▶ _DOCUMENT PASSAGE_:
_ _ _ _ _ _ _

1. Lines can be used to approximate a wide variety of functions; often a function can be described using many lines.
If a stock price goes from \$10 to \$12 from January 1st to January 31, and from \$12 to \$9 from February 1st to February 28th, is the price change from \$10 to \$9 a straight line?
How can I use two “pieces” of lines to describe the price movements from the beginning of January to the end of February?

2.
1. What is the equation of the line through (1,2) and (3, -1)?
2. What is the vertex of f(x) = x2 – 6x + 3?
3. Using points, straight lines, and possibly the curve of a parabola, construct a piecewise function whose graph looks like a smiling face.

posted Feb 13

### 1.

On of the very best examples of a plot with many, many line segments is the Stock Market prices.

This line has two segments and is not a straight line.

_ _ _ _ _ _ _

▶ _RAW DATA_:
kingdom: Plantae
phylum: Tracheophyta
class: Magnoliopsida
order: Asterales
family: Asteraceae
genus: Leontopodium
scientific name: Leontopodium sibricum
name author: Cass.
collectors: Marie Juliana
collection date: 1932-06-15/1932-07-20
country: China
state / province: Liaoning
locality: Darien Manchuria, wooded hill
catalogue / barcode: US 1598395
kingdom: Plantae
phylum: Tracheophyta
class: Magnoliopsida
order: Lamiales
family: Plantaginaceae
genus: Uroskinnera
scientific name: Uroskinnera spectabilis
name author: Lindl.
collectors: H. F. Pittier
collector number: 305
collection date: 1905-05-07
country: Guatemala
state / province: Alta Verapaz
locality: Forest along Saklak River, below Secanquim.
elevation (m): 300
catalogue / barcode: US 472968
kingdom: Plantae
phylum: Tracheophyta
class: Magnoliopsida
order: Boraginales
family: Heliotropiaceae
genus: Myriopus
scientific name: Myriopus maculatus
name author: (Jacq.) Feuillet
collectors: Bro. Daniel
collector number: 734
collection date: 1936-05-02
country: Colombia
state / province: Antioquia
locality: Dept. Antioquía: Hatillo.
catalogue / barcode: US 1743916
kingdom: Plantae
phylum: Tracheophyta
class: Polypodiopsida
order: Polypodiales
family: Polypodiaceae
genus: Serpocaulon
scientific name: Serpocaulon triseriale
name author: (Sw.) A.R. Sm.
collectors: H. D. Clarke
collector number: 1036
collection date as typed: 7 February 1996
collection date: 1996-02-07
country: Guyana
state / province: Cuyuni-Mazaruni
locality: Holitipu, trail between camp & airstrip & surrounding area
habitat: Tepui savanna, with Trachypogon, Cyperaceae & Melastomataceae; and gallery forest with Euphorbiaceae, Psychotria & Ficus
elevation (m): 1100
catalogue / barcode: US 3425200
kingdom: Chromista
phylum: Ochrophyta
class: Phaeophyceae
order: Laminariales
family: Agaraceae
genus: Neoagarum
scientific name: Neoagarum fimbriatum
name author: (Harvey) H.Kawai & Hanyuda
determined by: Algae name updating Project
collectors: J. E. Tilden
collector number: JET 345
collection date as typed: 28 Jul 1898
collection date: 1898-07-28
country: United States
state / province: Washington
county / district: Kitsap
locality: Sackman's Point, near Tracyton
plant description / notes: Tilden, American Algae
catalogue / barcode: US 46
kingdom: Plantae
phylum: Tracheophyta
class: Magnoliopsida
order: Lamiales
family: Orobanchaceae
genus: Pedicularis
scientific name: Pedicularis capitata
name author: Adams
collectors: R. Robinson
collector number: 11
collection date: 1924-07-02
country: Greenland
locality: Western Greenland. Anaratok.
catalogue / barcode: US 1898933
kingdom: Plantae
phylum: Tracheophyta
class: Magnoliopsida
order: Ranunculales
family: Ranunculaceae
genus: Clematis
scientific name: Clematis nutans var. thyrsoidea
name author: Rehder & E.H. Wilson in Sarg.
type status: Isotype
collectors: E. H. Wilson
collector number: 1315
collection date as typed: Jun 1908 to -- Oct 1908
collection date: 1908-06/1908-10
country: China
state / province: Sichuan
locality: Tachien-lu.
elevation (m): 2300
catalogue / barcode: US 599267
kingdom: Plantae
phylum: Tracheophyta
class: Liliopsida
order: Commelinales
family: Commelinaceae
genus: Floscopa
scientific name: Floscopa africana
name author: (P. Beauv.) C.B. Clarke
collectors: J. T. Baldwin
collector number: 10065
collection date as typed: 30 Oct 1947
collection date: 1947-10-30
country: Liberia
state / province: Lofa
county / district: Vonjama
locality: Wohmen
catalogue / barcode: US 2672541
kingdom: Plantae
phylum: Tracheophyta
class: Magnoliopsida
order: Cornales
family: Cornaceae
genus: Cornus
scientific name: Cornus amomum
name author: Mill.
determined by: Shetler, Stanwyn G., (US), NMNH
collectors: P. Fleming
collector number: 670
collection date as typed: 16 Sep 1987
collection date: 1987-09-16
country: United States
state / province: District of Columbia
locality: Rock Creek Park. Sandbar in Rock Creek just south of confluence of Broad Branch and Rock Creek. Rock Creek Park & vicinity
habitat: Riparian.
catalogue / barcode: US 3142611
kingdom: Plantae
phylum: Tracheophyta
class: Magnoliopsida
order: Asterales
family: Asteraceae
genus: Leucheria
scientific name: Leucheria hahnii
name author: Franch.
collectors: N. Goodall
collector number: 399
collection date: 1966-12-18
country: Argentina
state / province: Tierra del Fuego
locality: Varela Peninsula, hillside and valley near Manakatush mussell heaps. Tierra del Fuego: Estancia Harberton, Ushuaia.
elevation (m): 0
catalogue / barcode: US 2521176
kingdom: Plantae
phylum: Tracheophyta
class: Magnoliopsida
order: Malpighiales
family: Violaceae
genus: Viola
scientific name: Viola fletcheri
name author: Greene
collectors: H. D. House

_ _ _ _ _ _ _

▶ _WRITTEN TASKS_:
a) List the four calendar dates given in the stock price example in the thread on lines and piecewise functions above.
b) Using the thread on lines and piecewise functions, decide whether each statement agrees with it: (i) a function can often be described using many lines; (ii) the reply says the line has three segments; (iii) one exercise asks for a piecewise function whose graph looks like a smiling face. Answer yes or no for each, and quote the words that decide it.
c) Return everything in the thread on lines and piecewise functions from "How can I use" down to "and (3, -1)?", word for word.

▶ _FINAL ANSWERS_:
a)
January 1st
January 31
February 1st
February 28th

b)
(i) Yes: "often a function can be described using many lines"
(ii) No: "This line has two segments and is not a straight line."
(iii) Yes: "construct a piecewise function whose graph looks like a smiling face"

c)
How can I use two “pieces” of lines to describe the price movements from the beginning of January to the end of February?

2.
1. What is the equation of the line through (1,2) and (3, -1)?